[Data extracted from a collection]

Segment Open

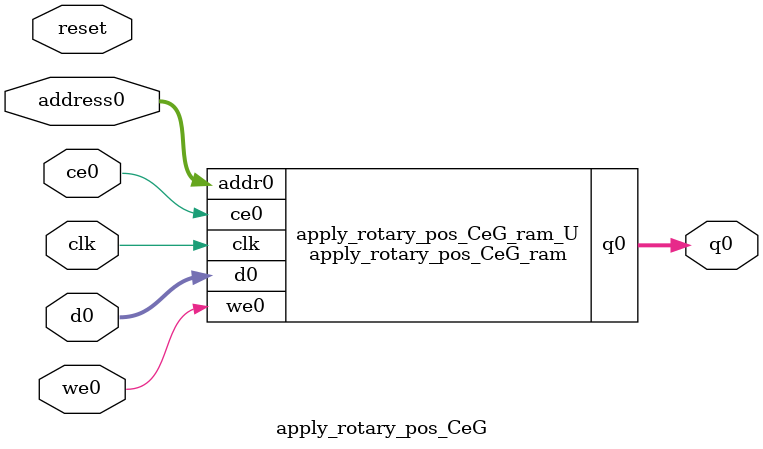
<source format=v>
`timescale 1 ns / 1 ps
module apply_rotary_pos_CeG_ram (addr0, ce0, d0, we0, q0,  clk);

parameter DWIDTH = 32;
parameter AWIDTH = 11;
parameter MEM_SIZE = 1536;

input[AWIDTH-1:0] addr0;
input ce0;
input[DWIDTH-1:0] d0;
input we0;
output reg[DWIDTH-1:0] q0;
input clk;

(* ram_style = "block" *)reg [DWIDTH-1:0] ram[0:MEM_SIZE-1];




always @(posedge clk)  
begin 
    if (ce0) begin
        if (we0) 
            ram[addr0] <= d0; 
        q0 <= ram[addr0];
    end
end


endmodule

`timescale 1 ns / 1 ps
module apply_rotary_pos_CeG(
    reset,
    clk,
    address0,
    ce0,
    we0,
    d0,
    q0);

parameter DataWidth = 32'd32;
parameter AddressRange = 32'd1536;
parameter AddressWidth = 32'd11;
input reset;
input clk;
input[AddressWidth - 1:0] address0;
input ce0;
input we0;
input[DataWidth - 1:0] d0;
output[DataWidth - 1:0] q0;



apply_rotary_pos_CeG_ram apply_rotary_pos_CeG_ram_U(
    .clk( clk ),
    .addr0( address0 ),
    .ce0( ce0 ),
    .we0( we0 ),
    .d0( d0 ),
    .q0( q0 ));

endmodule


</source>
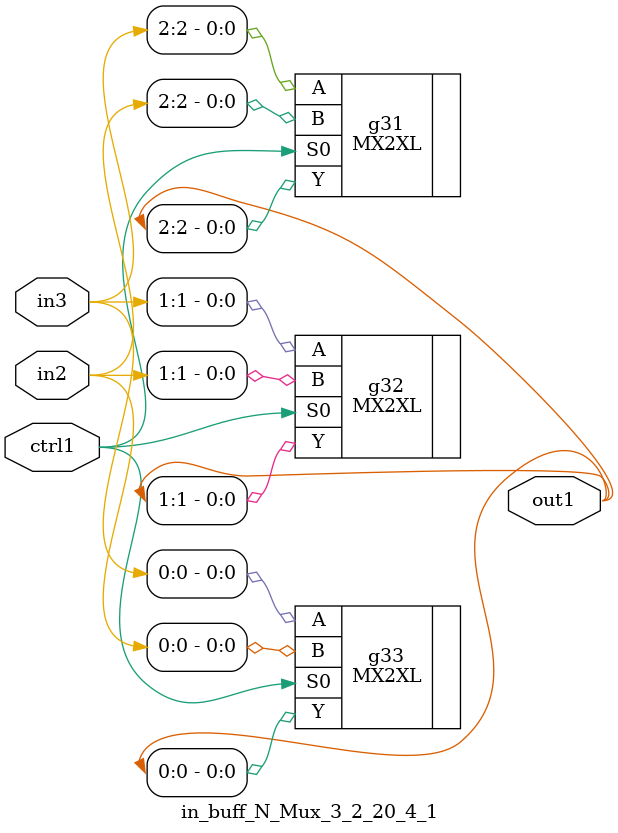
<source format=v>
`timescale 1ps / 1ps


module in_buff_N_Mux_3_2_20_4_1(in3, in2, ctrl1, out1);
  input [2:0] in3, in2;
  input ctrl1;
  output [2:0] out1;
  wire [2:0] in3, in2;
  wire ctrl1;
  wire [2:0] out1;
  MX2XL g31(.A (in3[2]), .B (in2[2]), .S0 (ctrl1), .Y (out1[2]));
  MX2XL g32(.A (in3[1]), .B (in2[1]), .S0 (ctrl1), .Y (out1[1]));
  MX2XL g33(.A (in3[0]), .B (in2[0]), .S0 (ctrl1), .Y (out1[0]));
endmodule



</source>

Segment Closed

Apart from the pictures, the entries above are to be repeated in full and exactly.

**Your solution**
<source format=v>
`timescale 1 ns / 1 ps
module apply_rotary_pos_CeG_ram (addr0, ce0, d0, we0, q0,  clk);

parameter DWIDTH = 32;
parameter AWIDTH = 11;
parameter MEM_SIZE = 1536;

input[AWIDTH-1:0] addr0;
input ce0;
input[DWIDTH-1:0] d0;
input we0;
output reg[DWIDTH-1:0] q0;
input clk;

(* ram_style = "block" *)reg [DWIDTH-1:0] ram[0:MEM_SIZE-1];




always @(posedge clk)  
begin 
    if (ce0) begin
        if (we0) 
            ram[addr0] <= d0; 
        q0 <= ram[addr0];
    end
end


endmodule

`timescale 1 ns / 1 ps
module apply_rotary_pos_CeG(
    reset,
    clk,
    address0,
    ce0,
    we0,
    d0,
    q0);

parameter DataWidth = 32'd32;
parameter AddressRange = 32'd1536;
parameter AddressWidth = 32'd11;
input reset;
input clk;
input[AddressWidth - 1:0] address0;
input ce0;
input we0;
input[DataWidth - 1:0] d0;
output[DataWidth - 1:0] q0;



apply_rotary_pos_CeG_ram apply_rotary_pos_CeG_ram_U(
    .clk( clk ),
    .addr0( address0 ),
    .ce0( ce0 ),
    .we0( we0 ),
    .d0( d0 ),
    .q0( q0 ));

endmodule


</source>
<source format=v>
`timescale 1ps / 1ps


module in_buff_N_Mux_3_2_20_4_1(in3, in2, ctrl1, out1);
  input [2:0] in3, in2;
  input ctrl1;
  output [2:0] out1;
  wire [2:0] in3, in2;
  wire ctrl1;
  wire [2:0] out1;
  MX2XL g31(.A (in3[2]), .B (in2[2]), .S0 (ctrl1), .Y (out1[2]));
  MX2XL g32(.A (in3[1]), .B (in2[1]), .S0 (ctrl1), .Y (out1[1]));
  MX2XL g33(.A (in3[0]), .B (in2[0]), .S0 (ctrl1), .Y (out1[0]));
endmodule



</source>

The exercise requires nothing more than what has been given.